WORK ITEM: Excluding pictures, what does the listing below contain from the line with "2008-06-09 19:54:20" up to and including the line with "otworzyła Małgorzata Trawczyńska....", word for word?

EXERCISE INPUTS:

┄┄┄┄┄┄

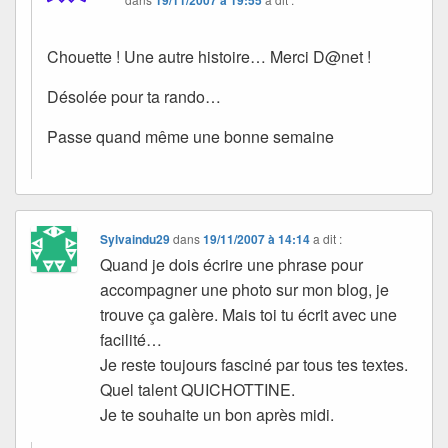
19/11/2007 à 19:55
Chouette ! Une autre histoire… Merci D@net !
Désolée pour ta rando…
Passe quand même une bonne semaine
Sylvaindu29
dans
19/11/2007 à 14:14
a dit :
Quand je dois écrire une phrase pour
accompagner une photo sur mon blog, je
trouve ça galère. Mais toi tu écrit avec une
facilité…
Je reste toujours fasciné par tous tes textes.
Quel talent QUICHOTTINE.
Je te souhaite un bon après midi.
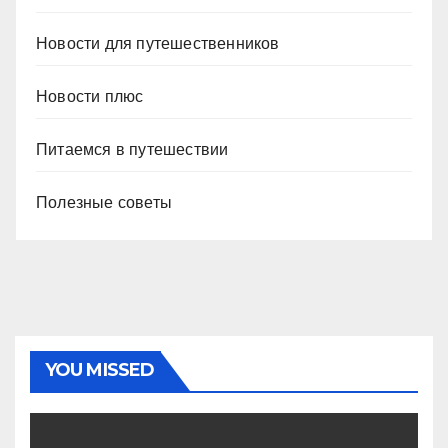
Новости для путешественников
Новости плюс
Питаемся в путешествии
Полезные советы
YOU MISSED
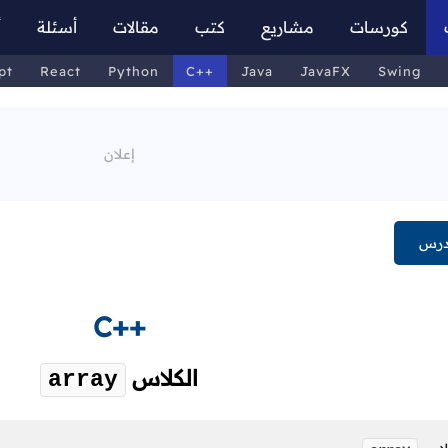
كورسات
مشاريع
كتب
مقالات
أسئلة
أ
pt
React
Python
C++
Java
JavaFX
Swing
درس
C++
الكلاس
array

┄┄┄┄┄┄

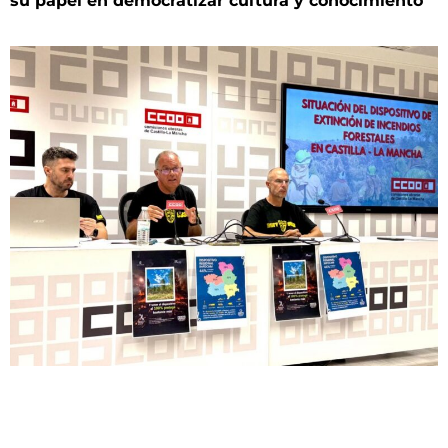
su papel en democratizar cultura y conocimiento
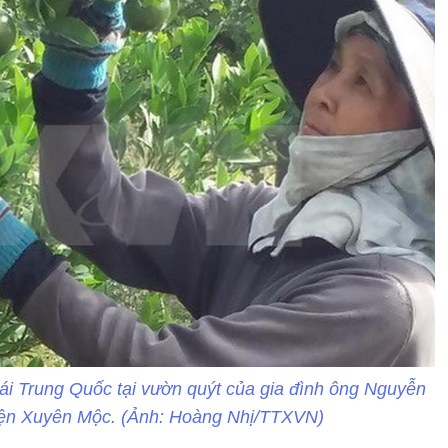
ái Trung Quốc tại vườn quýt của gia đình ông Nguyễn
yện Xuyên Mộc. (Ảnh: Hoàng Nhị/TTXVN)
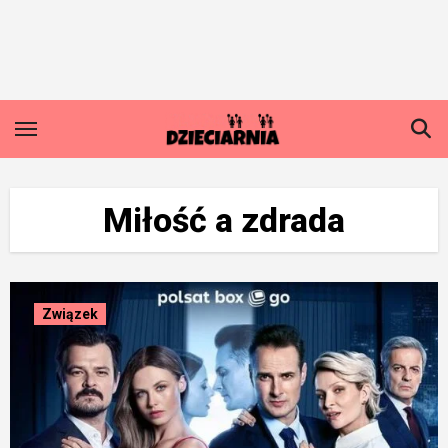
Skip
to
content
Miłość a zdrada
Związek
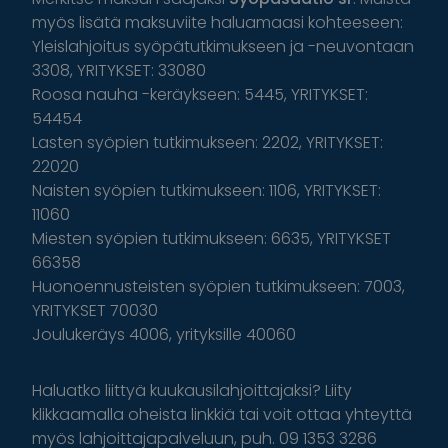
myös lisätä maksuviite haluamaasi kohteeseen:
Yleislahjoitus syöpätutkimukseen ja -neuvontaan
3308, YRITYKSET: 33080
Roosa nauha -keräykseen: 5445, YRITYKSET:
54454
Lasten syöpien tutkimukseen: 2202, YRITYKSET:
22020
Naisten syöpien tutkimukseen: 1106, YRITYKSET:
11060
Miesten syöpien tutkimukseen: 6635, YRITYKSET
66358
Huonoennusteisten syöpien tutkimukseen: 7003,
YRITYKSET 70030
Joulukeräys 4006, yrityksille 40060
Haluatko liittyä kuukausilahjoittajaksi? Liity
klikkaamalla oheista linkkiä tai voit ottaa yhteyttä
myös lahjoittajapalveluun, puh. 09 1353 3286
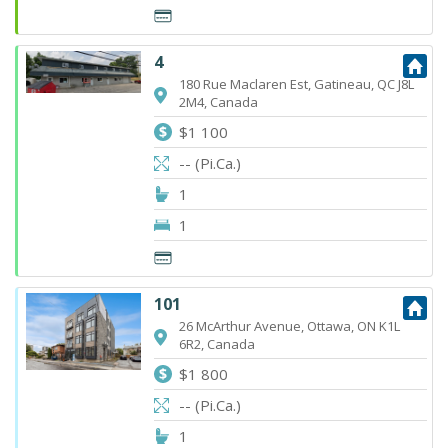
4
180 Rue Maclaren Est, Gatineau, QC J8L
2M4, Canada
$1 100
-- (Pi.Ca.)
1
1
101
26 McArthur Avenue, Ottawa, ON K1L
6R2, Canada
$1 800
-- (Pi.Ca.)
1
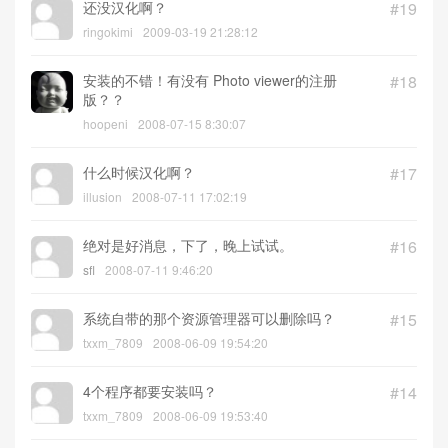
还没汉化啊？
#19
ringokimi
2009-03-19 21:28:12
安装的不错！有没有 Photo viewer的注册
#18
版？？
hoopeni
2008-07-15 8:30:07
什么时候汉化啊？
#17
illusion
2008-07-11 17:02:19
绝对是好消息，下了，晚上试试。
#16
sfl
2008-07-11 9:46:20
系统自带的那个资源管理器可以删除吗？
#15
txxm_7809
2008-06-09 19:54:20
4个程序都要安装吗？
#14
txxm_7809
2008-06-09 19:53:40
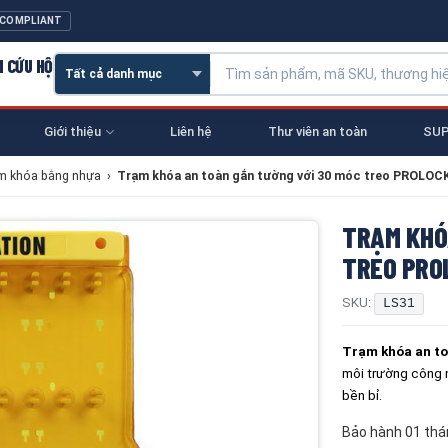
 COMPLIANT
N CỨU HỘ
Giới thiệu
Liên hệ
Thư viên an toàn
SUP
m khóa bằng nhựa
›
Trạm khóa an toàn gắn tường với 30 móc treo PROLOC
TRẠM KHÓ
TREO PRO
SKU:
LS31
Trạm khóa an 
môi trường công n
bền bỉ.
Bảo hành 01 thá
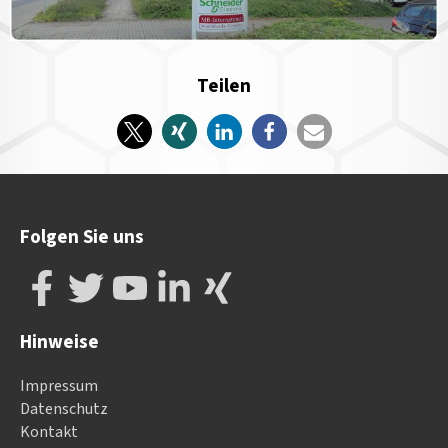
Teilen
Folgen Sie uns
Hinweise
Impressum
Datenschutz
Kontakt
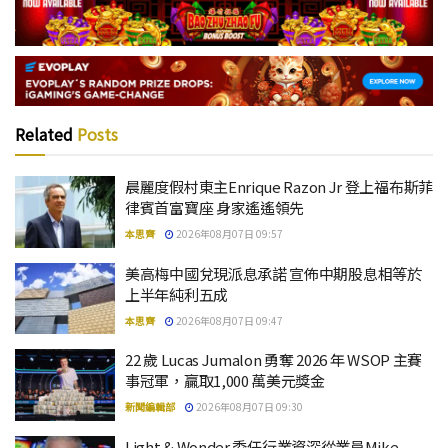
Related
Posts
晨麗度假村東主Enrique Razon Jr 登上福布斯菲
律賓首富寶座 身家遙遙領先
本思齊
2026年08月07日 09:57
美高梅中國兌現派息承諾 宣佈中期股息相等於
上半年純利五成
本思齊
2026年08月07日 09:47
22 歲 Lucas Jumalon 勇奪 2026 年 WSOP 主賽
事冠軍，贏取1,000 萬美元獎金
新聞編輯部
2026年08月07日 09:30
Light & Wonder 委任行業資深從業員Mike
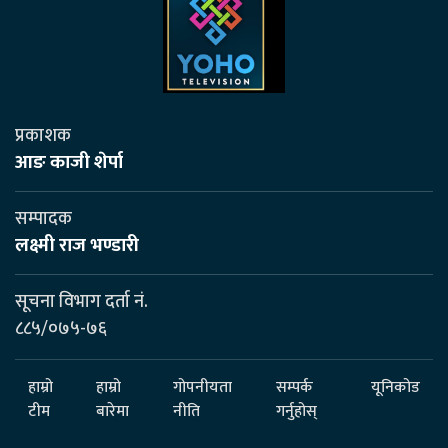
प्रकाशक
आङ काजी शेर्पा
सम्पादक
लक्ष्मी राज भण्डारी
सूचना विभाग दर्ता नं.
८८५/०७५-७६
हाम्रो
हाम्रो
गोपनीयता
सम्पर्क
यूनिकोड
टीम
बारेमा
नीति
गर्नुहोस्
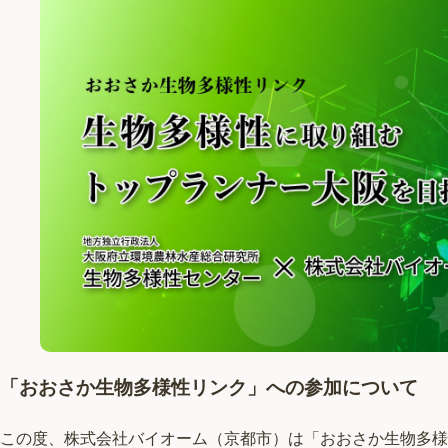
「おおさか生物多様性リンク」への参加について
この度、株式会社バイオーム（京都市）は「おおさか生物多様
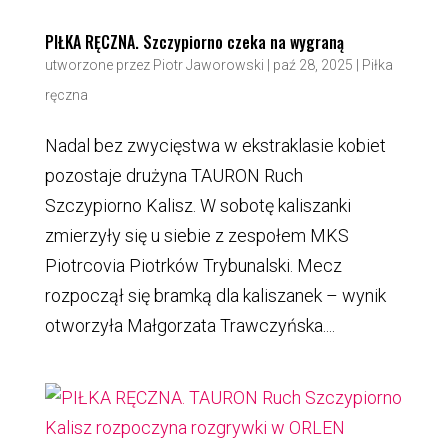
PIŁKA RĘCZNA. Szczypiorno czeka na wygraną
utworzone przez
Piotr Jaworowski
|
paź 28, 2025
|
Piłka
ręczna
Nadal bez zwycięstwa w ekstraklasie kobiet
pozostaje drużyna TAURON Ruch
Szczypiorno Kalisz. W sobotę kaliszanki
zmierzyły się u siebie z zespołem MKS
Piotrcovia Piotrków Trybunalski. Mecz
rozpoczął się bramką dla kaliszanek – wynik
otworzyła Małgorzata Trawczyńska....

┄┄┄┄┄┄

ANSWER FOR THIS EXERCISE:
2008-06-09 19:54:20
4个程序都要安装吗？
#14
txxm_7809
2008-06-09 19:53:40
 COMPLIANT
N CỨU HỘ
Giới thiệu
Liên hệ
Thư viên an toàn
SUP
m khóa bằng nhựa
›
Trạm khóa an toàn gắn tường với 30 móc treo PROLOC
TRẠM KHÓ
TREO PRO
SKU:
LS31
Trạm khóa an 
môi trường công n
bền bỉ.
Bảo hành 01 thá
Teilen
Folgen Sie uns
Hinweise
Impressum
Datenschutz
Kontakt
Related
Posts
晨麗度假村東主Enrique Razon Jr 登上福布斯菲
律賓首富寶座 身家遙遙領先
本思齊
2026年08月07日 09:57
美高梅中國兌現派息承諾 宣佈中期股息相等於
上半年純利五成
本思齊
2026年08月07日 09:47
22 歲 Lucas Jumalon 勇奪 2026 年 WSOP 主賽
事冠軍，贏取1,000 萬美元獎金
新聞編輯部
2026年08月07日 09:30
Light & Wonder 委任行業資深從業員Mike
प्रकाशक
आङ काजी शेर्पा
सम्पादक
लक्ष्मी राज भण्डारी
सूचना विभाग दर्ता नं.
८८५/०७५-७६
हाम्रो
हाम्रो
गोपनीयता
सम्पर्क
यूनिकोड
टीम
बारेमा
नीति
गर्नुहोस्
「おおさか生物多様性リンク」への参加について
この度、株式会社バイオーム（京都市）は「おおさか生物多様
PIŁKA RĘCZNA. Szczypiorno czeka na wygraną
utworzone przez
Piotr Jaworowski
|
paź 28, 2025
|
Piłka
ręczna
Nadal bez zwycięstwa w ekstraklasie kobiet
pozostaje drużyna TAURON Ruch
Szczypiorno Kalisz. W sobotę kaliszanki
zmierzyły się u siebie z zespołem MKS
Piotrcovia Piotrków Trybunalski. Mecz
rozpoczął się bramką dla kaliszanek – wynik
otworzyła Małgorzata Trawczyńska....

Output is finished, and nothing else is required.